O Ministério Público do Rio Grande do Norte (MP-RN) abriu uma das maiores investigações recentes envolvendo o setor de apostas esportivas ilegais no estado. Segundo o órgão, ao menos 24 plataformas de apostas (“bets”) atuavam ou ainda atuam ilegalmente, operando com base em uma suposta regulamentação municipal editada pela Prefeitura de Bodó — um pequeno município de aproximadamente 2.300 habitantes que, de forma surpreendente, tornou-se polo de “legalização” dessas empresas.

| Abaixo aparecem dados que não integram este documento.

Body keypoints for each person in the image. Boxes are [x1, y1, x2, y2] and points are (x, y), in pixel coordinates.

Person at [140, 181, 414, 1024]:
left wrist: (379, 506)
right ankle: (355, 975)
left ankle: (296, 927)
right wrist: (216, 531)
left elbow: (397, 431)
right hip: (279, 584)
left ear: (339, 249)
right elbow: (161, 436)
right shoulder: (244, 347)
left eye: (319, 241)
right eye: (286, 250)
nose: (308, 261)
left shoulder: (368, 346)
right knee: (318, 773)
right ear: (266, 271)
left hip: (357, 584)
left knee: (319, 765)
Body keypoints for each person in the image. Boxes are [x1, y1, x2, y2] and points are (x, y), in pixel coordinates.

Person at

Movimentação milionária em menos de um ano
Entre novembro de 2024 e setembro de 2025, o MP-RN identificou uma movimentação financeira expressiva: cerca de R$ 415 milhões passaram pelas plataformas que se beneficiaram da regulamentação municipal. O cálculo decorre do próprio sistema de arrecadação adotado pelo Município, que cobrava das empresas um repasse de 2% da receita bruta. Somente esse repasse resultou em R$ 8,3 milhões aos cofres municipais no período — valor absolutamente incompatível com a realidade econômica local e que, por si só, já levantou fortes indícios de irregularidades.
Crimes investigados
A investigação conduzida pelo Laboratório de Tecnologia contra Lavagem de Dinheiro do MP-RN apura cinco práticas ilícitas, entre crimes e contravenções penais:
- Lavagem de dinheiro;
- Induzimento à especulação;
- Exploração de jogo de azar e loteria não autorizada;
- Associação criminosa;
- Crime contra as relações de consumo.
A amplitude das condutas investigadas demonstra que o suposto sistema de “regulamentação” local tinha potencial para operar como uma fachada para o funcionamento de casas de apostas ilegais em larga escala — aproveitando-se da ausência de controle estatal adequado e da aparência de legalidade criada pelo município.

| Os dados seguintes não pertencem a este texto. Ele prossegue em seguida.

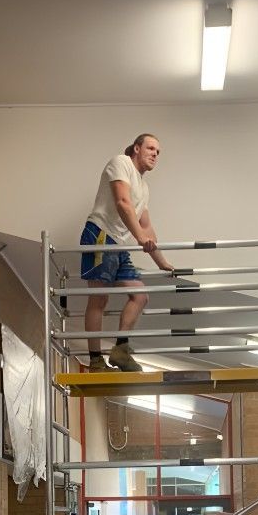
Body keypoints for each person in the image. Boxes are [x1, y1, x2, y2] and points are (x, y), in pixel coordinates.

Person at [80, 133, 173, 372]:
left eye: (158, 152)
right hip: (100, 234)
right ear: (136, 148)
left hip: (119, 244)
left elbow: (146, 227)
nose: (155, 154)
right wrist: (141, 239)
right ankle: (95, 360)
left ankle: (120, 352)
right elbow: (122, 202)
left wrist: (162, 261)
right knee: (99, 298)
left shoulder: (144, 187)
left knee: (140, 295)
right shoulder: (121, 163)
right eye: (151, 148)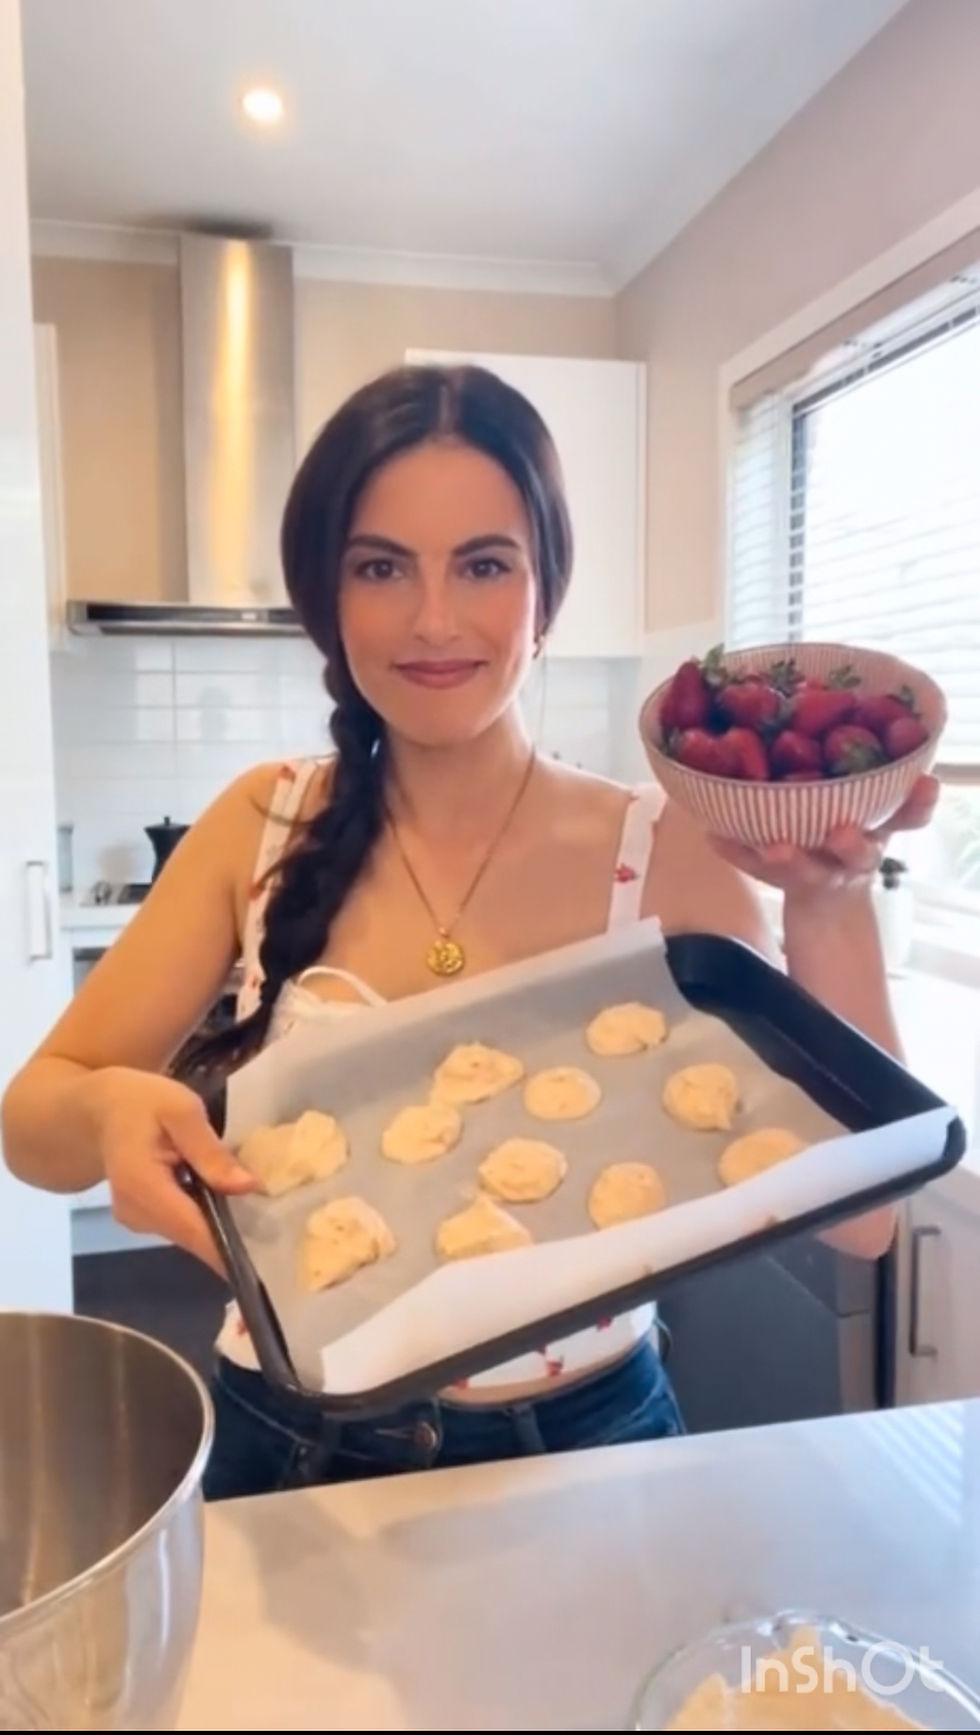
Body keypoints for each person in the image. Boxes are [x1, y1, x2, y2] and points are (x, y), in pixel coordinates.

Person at [2, 365, 934, 1501]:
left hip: (592, 1446)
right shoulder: (261, 825)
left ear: (545, 590)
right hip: (286, 1442)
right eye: (380, 565)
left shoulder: (666, 849)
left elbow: (866, 1222)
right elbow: (29, 1131)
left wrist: (827, 903)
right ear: (326, 597)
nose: (433, 618)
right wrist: (104, 1108)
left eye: (483, 564)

Bloqueio judicial milionário
Nesta semana, a Justiça potiguar deferiu o bloqueio e sequestro de bens no valor de R$ 145 milhões pertencentes aos investigados. Entre os bens atingidos estão contas bancárias, aplicações financeiras, investimentos em previdência privada, veículos, imóveis e outros ativos.

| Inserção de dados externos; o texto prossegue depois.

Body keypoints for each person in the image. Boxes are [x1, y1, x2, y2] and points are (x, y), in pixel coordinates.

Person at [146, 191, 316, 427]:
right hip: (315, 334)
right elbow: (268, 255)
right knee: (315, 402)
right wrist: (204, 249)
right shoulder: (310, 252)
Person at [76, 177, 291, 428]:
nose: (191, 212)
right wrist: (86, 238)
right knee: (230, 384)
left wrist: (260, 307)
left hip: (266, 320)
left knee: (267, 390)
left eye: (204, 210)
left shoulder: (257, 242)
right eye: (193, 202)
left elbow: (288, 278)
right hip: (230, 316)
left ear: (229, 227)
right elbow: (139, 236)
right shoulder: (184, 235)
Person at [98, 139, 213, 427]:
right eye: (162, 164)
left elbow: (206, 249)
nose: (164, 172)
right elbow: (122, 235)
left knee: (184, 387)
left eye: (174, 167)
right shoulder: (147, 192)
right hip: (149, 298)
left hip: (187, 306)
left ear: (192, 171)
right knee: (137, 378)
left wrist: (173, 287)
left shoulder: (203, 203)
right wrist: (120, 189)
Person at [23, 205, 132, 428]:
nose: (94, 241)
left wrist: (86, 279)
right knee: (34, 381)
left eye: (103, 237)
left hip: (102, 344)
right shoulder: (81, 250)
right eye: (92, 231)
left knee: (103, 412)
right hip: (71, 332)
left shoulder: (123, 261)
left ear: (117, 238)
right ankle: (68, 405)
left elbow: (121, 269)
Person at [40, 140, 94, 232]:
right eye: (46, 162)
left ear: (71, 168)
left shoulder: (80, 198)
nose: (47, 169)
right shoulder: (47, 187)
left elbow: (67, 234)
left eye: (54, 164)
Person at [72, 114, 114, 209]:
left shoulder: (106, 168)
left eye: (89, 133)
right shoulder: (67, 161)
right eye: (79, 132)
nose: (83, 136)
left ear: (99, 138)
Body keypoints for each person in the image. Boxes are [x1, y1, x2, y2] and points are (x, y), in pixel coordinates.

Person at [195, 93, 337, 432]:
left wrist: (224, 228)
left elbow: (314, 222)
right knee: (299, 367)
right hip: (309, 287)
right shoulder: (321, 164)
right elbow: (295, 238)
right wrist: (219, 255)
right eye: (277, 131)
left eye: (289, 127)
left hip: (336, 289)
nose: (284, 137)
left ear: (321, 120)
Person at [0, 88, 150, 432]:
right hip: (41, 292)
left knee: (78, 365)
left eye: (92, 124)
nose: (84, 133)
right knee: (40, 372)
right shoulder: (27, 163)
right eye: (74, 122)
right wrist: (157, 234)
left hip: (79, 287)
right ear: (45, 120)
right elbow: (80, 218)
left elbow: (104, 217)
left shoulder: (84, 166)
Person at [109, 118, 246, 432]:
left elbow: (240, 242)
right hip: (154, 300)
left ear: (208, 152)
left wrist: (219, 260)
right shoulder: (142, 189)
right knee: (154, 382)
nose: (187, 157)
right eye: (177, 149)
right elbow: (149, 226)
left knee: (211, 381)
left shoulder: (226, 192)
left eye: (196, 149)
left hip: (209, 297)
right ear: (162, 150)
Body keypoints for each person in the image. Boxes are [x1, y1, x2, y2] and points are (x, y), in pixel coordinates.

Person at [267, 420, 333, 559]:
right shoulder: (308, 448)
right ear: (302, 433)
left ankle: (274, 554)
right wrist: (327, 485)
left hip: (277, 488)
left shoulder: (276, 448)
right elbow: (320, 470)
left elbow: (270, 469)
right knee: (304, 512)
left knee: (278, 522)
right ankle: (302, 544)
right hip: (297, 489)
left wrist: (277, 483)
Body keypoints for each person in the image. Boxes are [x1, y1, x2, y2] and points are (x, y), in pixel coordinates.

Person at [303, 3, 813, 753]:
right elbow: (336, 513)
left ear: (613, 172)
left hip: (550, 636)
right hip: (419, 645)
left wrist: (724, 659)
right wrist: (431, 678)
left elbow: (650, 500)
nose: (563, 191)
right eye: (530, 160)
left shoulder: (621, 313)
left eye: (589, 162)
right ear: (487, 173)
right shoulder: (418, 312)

De acordo com o promotor Augusto Lima, coordenador do laboratório do MP-RN responsável pelo caso, o montante bloqueado corresponde ao “valor aferido de movimentação fraudulenta” identificada pelo órgão durante as apurações preliminares.
Um caso que expõe fragilidades na regulação das apostas
O episódio de Bodó levanta questionamentos relevantes sobre a atuação de pequenos municípios na tentativa de regular atividades complexas e altamente sensíveis, como o setor de apostas — que exige controle rigoroso, transparência e mecanismos robustos de compliance.
A investigação segue em andamento, mas o caso já se destaca como um marco na atuação fiscalizatória do Ministério Público potiguar, sinalizando que irregularidades no setor das apostas não passarão despercebidas, independentemente do porte do município envolvido.